Write out the listing below without alteration, omitting its pictures.

Data below:
• • • •
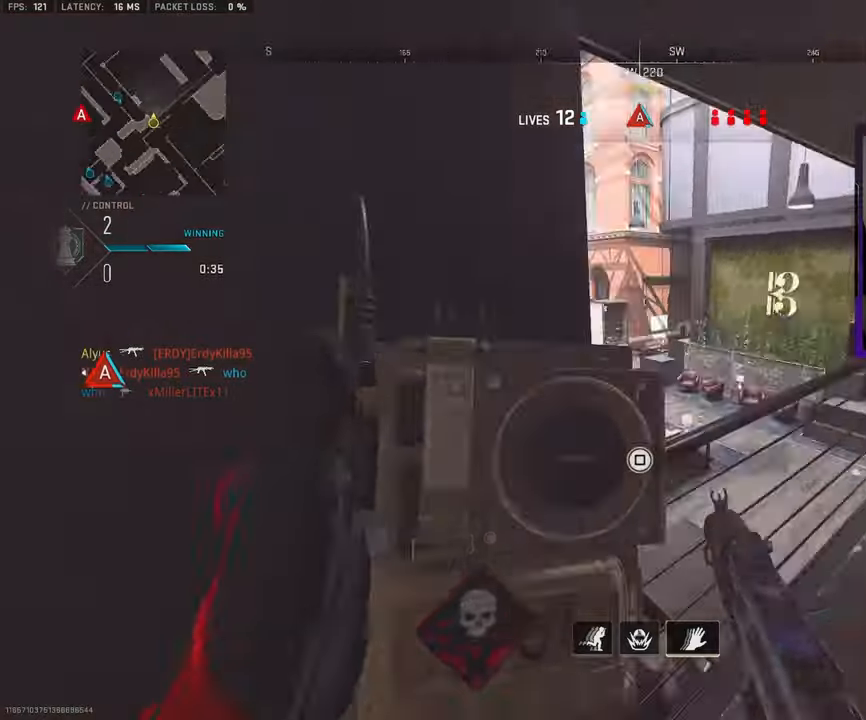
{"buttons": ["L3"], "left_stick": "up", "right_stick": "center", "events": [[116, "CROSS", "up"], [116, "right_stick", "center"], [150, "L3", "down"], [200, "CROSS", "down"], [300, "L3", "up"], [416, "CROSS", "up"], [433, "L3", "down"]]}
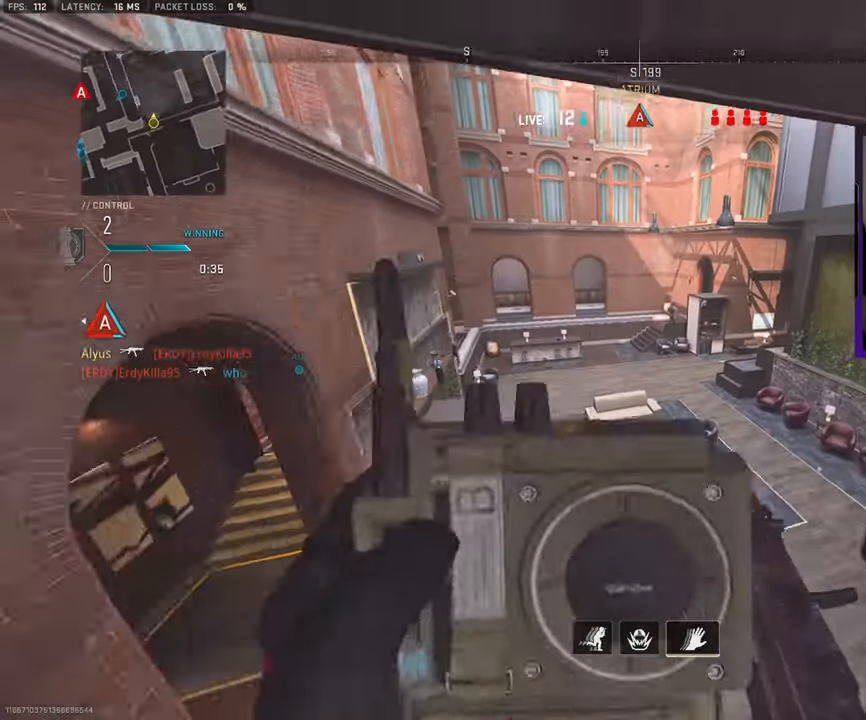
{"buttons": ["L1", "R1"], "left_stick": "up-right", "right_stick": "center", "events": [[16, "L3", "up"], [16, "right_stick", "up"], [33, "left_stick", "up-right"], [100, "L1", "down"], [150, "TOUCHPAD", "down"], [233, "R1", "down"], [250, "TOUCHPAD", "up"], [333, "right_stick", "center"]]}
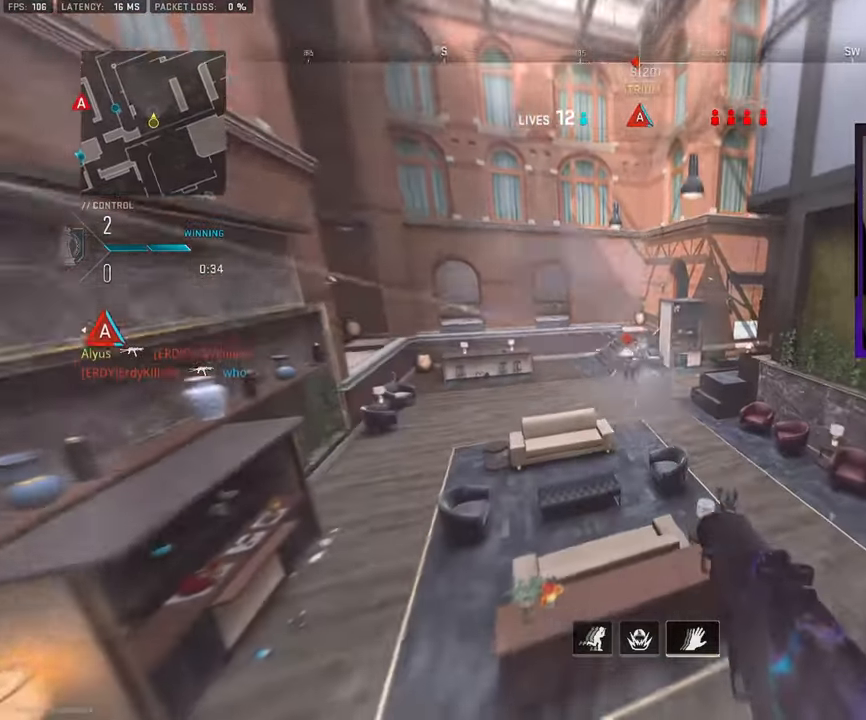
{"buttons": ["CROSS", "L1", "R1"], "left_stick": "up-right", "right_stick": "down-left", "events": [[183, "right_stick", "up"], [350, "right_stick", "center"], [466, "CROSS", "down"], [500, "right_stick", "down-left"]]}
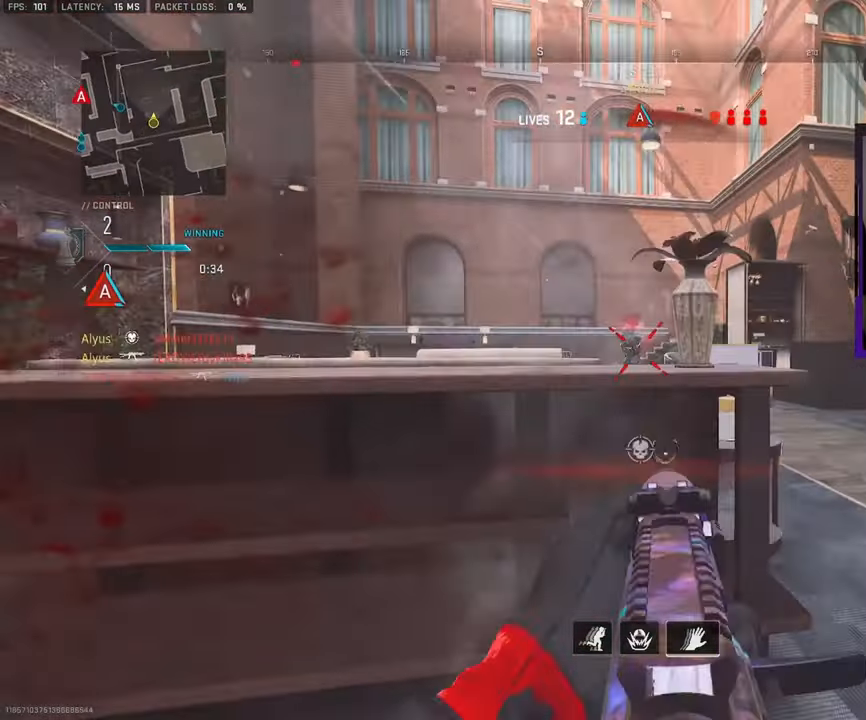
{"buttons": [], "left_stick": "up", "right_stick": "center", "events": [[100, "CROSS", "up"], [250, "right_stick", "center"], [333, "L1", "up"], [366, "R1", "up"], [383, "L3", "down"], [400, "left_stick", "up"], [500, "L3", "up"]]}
• • • •
Expected answer:
{"buttons": ["L3"], "left_stick": "up", "right_stick": "center", "events": [[116, "CROSS", "up"], [116, "right_stick", "center"], [150, "L3", "down"], [200, "CROSS", "down"], [300, "L3", "up"], [416, "CROSS", "up"], [433, "L3", "down"]]}
{"buttons": ["L1", "R1"], "left_stick": "up-right", "right_stick": "center", "events": [[16, "L3", "up"], [16, "right_stick", "up"], [33, "left_stick", "up-right"], [100, "L1", "down"], [150, "TOUCHPAD", "down"], [233, "R1", "down"], [250, "TOUCHPAD", "up"], [333, "right_stick", "center"]]}
{"buttons": ["CROSS", "L1", "R1"], "left_stick": "up-right", "right_stick": "down-left", "events": [[183, "right_stick", "up"], [350, "right_stick", "center"], [466, "CROSS", "down"], [500, "right_stick", "down-left"]]}
{"buttons": [], "left_stick": "up", "right_stick": "center", "events": [[100, "CROSS", "up"], [250, "right_stick", "center"], [333, "L1", "up"], [366, "R1", "up"], [383, "L3", "down"], [400, "left_stick", "up"], [500, "L3", "up"]]}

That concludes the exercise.